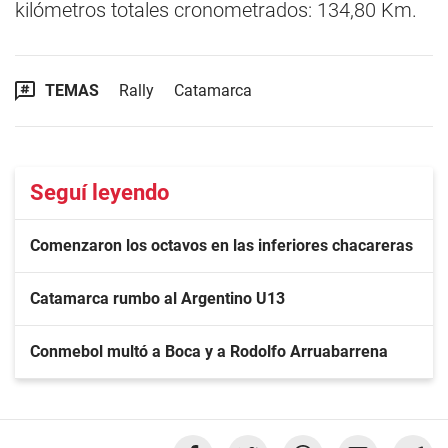
kilómetros totales cronometrados: 134,80 Km.
TEMAS
Rally
Catamarca
Seguí leyendo
Comenzaron los octavos en las inferiores chacareras
Catamarca rumbo al Argentino U13
Conmebol multó a Boca y a Rodolfo Arruabarrena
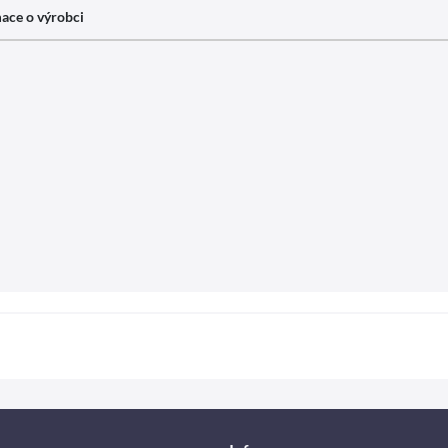
ace o výrobci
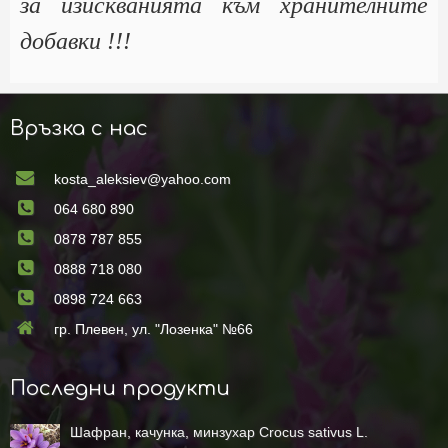
за изискванията към хранителните
добавки !!!
Връзка с нас
kosta_aleksiev@yahoo.com
064 680 890
0878 787 855
0888 718 080
0898 724 663
гр. Плевен, ул. "Лозенка" №66
Последни продукти
Шафран, качунка, минзухар Crocus sativus L.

:::::

WHAT TO PRODUCE ▸
Set out every line of text from the rows above as a Markdown table with two columns, Number and Text Line, numbering the lines in order. Skip blank lines, and leave the pictures out of the answer.

ANSWER SECTION ▸
| Number | Text Line |
|---|---|
| 1 | kilómetros totales cronometrados: 134,80 Km. |
| 2 | TEMAS |
| 3 | Rally |
| 4 | Catamarca |
| 5 | Seguí leyendo |
| 6 | Comenzaron los octavos en las inferiores chacareras |
| 7 | Catamarca rumbo al Argentino U13 |
| 8 | Conmebol multó a Boca y a Rodolfo Arruabarrena |
| 9 | ace o výrobci |
| 10 | за изискванията към хранителните |
| 11 | добавки !!! |
| 12 | Връзка с нас |
| 13 | kosta_aleksiev@yahoo.com |
| 14 | 064 680 890 |
| 15 | 0878 787 855 |
| 16 | 0888 718 080 |
| 17 | 0898 724 663 |
| 18 | гр. Плевен, ул. "Лозенка" №66 |
| 19 | Последни продукти |
| 20 | Шафран, качунка, минзухар Crocus sativus L. |